• WHAT THE EXERCISE ASKS:
Rewrite the stretch from the line that contains "this 1214×1067 image." through the line that contains "[1542, 922, 1621, 939] StreetNumber: 921", changing "legible" to "readable" and leaving everything else unchanged.
── DATA SECTION
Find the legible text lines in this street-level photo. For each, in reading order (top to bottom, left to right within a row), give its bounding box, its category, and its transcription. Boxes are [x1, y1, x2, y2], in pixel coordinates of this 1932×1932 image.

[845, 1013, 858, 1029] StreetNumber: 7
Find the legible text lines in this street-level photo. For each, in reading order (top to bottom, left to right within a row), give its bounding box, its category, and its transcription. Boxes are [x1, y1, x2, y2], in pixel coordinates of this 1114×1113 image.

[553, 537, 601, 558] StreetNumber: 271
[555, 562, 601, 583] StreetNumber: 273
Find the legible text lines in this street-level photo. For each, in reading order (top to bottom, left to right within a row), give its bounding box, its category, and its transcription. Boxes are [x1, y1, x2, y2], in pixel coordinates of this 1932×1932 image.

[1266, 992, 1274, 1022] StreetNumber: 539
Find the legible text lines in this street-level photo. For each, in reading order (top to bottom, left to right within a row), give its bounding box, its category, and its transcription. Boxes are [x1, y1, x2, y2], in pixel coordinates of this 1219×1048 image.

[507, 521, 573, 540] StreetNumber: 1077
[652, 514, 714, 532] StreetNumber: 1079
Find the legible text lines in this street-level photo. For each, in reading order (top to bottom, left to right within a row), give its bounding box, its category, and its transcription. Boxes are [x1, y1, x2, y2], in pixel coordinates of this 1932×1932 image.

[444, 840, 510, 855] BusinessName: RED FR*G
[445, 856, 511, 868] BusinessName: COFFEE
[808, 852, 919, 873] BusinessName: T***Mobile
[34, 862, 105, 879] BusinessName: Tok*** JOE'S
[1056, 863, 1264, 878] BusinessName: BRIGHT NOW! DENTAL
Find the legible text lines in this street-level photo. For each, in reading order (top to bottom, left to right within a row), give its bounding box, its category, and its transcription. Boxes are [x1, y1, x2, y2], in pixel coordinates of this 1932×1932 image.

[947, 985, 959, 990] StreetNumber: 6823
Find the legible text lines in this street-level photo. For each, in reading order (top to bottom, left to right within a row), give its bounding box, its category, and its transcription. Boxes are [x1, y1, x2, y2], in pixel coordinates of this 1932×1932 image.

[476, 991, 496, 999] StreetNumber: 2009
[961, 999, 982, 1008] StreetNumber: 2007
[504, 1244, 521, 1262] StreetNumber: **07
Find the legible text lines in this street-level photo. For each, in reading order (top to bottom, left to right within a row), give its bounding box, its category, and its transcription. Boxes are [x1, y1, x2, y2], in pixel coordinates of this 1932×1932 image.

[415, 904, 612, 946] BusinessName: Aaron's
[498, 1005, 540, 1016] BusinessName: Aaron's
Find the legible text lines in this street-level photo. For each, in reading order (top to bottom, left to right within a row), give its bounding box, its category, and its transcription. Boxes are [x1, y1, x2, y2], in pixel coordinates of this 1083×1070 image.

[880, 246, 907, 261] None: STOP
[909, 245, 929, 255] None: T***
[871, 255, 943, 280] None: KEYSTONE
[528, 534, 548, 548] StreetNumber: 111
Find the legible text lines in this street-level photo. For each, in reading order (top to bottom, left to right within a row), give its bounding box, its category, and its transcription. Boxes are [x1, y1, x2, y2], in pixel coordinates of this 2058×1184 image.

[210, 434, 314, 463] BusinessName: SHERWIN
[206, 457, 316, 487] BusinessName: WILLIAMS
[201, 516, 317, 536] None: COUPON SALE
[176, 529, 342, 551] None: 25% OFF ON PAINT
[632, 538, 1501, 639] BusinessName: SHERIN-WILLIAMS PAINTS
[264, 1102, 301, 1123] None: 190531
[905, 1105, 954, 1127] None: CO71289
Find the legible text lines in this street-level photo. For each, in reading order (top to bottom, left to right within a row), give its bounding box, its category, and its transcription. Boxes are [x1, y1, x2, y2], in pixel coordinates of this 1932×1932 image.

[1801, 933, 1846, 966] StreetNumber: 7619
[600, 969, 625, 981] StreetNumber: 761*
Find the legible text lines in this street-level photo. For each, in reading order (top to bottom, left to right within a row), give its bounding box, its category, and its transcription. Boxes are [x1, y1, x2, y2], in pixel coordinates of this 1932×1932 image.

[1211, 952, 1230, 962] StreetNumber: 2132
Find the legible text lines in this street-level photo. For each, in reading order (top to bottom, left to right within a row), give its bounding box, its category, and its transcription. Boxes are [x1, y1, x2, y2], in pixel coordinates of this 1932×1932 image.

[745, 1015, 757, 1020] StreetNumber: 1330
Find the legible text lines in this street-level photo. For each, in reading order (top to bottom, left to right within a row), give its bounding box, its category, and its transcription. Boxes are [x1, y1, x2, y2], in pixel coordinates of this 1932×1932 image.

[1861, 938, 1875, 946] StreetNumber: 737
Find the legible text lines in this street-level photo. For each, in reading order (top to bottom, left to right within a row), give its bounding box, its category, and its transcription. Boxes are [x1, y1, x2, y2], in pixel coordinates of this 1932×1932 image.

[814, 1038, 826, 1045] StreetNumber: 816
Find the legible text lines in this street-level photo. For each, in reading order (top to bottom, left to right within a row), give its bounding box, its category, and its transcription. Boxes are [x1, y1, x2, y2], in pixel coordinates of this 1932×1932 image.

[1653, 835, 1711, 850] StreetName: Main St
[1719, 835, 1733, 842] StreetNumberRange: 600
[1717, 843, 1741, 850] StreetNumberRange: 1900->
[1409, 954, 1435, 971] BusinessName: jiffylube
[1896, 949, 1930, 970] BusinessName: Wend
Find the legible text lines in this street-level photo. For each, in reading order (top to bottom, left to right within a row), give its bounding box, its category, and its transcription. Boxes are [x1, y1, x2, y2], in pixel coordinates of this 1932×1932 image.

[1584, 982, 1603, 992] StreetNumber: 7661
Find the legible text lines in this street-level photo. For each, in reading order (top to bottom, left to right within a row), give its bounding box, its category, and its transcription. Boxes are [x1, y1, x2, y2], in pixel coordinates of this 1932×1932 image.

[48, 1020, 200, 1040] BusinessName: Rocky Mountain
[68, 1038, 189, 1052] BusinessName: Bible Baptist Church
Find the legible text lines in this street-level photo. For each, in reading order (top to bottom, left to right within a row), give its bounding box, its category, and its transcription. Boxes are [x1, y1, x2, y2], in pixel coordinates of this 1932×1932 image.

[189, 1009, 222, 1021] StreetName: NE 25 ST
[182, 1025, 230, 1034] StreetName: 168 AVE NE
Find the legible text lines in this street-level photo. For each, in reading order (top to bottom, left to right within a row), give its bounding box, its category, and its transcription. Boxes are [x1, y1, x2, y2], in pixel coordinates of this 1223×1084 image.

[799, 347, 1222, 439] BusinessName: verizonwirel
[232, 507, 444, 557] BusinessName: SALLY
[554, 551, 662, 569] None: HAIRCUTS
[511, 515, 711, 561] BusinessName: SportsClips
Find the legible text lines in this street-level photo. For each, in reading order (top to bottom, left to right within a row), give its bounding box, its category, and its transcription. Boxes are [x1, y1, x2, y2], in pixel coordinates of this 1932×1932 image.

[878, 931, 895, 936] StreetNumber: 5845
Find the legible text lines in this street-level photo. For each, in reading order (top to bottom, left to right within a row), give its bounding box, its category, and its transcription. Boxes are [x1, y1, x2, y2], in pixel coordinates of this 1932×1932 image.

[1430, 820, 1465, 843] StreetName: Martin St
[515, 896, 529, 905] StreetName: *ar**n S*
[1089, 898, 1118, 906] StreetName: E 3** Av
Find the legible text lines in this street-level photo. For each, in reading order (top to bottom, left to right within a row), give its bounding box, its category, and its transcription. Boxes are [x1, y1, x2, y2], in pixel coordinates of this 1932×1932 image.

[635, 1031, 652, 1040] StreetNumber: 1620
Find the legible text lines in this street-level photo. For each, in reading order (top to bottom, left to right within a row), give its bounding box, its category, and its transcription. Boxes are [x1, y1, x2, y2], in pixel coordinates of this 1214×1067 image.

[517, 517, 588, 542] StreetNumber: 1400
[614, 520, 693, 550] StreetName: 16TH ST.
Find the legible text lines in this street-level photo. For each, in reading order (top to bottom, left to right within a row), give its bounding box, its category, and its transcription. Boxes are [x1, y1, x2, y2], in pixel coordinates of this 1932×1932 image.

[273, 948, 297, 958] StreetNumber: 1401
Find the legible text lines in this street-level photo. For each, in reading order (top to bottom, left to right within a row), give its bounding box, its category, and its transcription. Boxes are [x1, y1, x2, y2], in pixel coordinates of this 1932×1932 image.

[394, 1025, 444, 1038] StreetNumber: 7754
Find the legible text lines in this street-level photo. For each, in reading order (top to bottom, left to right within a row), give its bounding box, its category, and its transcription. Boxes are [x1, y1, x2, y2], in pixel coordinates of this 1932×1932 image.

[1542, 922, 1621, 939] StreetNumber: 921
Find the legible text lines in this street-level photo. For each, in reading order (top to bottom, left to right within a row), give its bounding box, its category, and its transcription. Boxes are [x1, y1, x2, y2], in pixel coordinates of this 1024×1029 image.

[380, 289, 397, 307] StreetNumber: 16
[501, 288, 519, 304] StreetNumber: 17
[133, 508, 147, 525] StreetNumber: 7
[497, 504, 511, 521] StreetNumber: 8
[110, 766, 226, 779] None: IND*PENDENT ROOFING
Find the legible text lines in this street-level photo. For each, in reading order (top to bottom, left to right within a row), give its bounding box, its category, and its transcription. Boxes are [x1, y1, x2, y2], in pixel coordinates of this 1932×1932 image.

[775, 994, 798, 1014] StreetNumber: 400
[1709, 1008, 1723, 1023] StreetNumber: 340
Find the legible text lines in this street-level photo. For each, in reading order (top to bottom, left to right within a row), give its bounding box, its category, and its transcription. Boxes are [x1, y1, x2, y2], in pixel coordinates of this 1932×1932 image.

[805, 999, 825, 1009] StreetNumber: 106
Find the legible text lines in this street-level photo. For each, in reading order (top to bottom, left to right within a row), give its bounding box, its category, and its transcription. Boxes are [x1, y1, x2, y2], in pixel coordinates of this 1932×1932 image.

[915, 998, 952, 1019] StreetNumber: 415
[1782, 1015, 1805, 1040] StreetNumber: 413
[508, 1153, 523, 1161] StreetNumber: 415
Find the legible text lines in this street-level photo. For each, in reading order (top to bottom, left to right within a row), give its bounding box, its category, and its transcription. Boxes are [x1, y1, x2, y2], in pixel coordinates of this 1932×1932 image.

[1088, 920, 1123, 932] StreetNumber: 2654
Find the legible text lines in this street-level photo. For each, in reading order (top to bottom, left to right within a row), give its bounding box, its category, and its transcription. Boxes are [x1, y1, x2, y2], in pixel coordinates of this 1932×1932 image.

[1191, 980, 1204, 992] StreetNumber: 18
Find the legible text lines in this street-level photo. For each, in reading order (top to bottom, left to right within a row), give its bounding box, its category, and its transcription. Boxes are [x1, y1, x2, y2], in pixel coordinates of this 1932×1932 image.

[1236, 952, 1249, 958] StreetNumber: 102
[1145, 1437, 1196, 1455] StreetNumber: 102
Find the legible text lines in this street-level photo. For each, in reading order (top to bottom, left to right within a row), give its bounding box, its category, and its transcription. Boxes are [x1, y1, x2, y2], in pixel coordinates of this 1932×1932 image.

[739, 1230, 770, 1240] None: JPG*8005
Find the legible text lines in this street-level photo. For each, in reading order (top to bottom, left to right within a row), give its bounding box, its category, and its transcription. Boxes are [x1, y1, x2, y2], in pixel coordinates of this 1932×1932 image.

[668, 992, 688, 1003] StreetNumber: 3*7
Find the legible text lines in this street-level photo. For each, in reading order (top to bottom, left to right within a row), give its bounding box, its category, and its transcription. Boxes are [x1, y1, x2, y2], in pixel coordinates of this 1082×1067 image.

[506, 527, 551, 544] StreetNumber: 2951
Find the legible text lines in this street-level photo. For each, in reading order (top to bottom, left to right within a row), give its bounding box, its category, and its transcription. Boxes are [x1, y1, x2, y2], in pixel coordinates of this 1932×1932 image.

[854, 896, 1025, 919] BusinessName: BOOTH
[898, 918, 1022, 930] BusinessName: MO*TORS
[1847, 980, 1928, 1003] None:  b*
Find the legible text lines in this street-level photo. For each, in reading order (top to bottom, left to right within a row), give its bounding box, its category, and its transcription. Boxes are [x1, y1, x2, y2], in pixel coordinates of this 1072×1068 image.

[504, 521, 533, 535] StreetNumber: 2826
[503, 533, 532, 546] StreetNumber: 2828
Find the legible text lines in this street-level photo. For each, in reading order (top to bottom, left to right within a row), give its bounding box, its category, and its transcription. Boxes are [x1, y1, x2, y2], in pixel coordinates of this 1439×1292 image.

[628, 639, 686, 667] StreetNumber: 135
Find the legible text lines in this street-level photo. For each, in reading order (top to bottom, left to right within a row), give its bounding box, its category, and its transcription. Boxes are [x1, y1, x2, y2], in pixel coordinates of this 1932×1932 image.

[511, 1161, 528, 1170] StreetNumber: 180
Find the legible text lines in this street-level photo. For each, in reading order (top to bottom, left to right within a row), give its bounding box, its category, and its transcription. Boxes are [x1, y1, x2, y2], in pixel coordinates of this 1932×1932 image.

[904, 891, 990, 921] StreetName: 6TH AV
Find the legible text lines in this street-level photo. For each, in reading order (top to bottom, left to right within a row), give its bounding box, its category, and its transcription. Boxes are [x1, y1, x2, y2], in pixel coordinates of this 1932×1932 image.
────
• RESPONSE:
Find the readable text lines in this street-level photo. For each, in reading order (top to bottom, left to right within a row), give its bounding box, its category, and its transcription. Boxes are [x1, y1, x2, y2], in pixel coordinates of this 1214×1067 image.

[517, 517, 588, 542] StreetNumber: 1400
[614, 520, 693, 550] StreetName: 16TH ST.
Find the readable text lines in this street-level photo. For each, in reading order (top to bottom, left to right within a row), give its bounding box, its category, and its transcription. Boxes are [x1, y1, x2, y2], in pixel coordinates of this 1932×1932 image.

[273, 948, 297, 958] StreetNumber: 1401
Find the readable text lines in this street-level photo. For each, in reading order (top to bottom, left to right within a row), give its bounding box, its category, and its transcription. Boxes are [x1, y1, x2, y2], in pixel coordinates of this 1932×1932 image.

[394, 1025, 444, 1038] StreetNumber: 7754
Find the readable text lines in this street-level photo. For each, in reading order (top to bottom, left to right within a row), give its bounding box, its category, and its transcription. Boxes are [x1, y1, x2, y2], in pixel coordinates of this 1932×1932 image.

[1542, 922, 1621, 939] StreetNumber: 921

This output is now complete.